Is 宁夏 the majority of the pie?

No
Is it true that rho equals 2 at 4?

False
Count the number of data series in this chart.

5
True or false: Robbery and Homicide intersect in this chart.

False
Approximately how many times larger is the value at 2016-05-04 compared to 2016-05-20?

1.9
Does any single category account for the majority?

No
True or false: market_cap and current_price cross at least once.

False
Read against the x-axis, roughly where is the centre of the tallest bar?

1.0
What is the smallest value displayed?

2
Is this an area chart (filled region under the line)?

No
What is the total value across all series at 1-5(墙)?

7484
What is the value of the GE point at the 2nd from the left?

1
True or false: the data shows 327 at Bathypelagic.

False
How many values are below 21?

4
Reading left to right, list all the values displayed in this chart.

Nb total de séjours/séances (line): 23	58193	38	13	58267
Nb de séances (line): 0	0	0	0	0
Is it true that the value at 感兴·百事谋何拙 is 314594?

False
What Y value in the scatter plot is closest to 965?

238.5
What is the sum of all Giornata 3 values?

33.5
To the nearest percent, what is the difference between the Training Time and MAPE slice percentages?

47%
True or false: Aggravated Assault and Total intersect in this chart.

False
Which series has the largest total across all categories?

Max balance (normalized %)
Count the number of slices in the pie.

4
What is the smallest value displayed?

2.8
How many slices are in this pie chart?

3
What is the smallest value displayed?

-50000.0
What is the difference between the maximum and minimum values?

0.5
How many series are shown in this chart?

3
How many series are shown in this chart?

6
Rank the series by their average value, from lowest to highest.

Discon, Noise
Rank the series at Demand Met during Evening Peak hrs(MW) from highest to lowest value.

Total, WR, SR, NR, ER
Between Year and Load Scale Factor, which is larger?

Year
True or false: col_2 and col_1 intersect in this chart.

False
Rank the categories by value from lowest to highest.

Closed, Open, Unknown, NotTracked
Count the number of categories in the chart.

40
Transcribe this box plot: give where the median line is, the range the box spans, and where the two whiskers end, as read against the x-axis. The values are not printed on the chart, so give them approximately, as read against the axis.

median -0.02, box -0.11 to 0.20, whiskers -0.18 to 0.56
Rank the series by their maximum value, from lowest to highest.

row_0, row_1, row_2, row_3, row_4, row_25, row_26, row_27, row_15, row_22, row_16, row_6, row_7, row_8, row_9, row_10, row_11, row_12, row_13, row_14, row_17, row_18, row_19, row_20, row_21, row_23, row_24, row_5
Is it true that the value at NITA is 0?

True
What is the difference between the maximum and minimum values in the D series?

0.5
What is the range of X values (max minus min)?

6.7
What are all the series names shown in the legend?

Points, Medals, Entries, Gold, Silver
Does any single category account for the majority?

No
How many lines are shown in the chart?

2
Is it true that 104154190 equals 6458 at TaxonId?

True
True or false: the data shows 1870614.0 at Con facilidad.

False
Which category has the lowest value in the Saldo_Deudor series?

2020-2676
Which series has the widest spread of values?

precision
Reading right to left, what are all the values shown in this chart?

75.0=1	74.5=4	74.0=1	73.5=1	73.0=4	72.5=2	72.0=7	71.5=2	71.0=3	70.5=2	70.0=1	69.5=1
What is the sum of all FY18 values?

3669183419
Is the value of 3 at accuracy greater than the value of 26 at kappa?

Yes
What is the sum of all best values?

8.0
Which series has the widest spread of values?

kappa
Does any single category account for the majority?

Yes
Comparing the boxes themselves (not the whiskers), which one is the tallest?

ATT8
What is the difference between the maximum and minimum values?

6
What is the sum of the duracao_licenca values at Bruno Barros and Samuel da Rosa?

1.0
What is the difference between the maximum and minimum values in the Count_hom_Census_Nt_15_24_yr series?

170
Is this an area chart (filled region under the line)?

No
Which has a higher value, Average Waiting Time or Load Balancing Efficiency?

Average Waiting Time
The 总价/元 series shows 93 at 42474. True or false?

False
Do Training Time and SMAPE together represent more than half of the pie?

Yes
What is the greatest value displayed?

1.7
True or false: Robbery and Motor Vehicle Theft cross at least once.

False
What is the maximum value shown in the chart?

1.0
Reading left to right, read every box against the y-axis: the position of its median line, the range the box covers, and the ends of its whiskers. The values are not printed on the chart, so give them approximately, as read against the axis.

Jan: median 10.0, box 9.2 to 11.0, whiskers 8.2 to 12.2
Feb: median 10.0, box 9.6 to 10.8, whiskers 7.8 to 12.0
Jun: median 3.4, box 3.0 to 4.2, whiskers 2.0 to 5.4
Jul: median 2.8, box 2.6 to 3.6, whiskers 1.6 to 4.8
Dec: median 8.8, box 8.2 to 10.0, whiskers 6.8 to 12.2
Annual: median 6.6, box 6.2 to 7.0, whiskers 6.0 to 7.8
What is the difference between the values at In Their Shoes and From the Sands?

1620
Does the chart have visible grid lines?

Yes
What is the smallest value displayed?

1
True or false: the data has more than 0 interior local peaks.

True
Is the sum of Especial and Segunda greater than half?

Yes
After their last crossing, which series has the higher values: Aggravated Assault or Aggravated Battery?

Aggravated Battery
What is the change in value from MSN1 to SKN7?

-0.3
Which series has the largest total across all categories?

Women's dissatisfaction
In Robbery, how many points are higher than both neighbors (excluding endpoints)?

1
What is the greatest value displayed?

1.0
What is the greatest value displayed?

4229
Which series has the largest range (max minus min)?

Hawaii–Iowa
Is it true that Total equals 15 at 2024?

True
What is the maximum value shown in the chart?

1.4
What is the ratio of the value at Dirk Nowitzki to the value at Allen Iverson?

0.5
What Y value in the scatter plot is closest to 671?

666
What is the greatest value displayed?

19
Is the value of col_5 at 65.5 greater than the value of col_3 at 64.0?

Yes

What to work on:
Report every line of the records that contains the string "difference", matching case exactly.

Solution below:
To the nearest percent, what is the difference between the Training Time and MAPE slice percentages?
What is the difference between the maximum and minimum values?
What is the difference between the maximum and minimum values in the D series?
What is the difference between the maximum and minimum values?
What is the difference between the maximum and minimum values in the Count_hom_Census_Nt_15_24_yr series?
What is the difference between the values at In Their Shoes and From the Sands?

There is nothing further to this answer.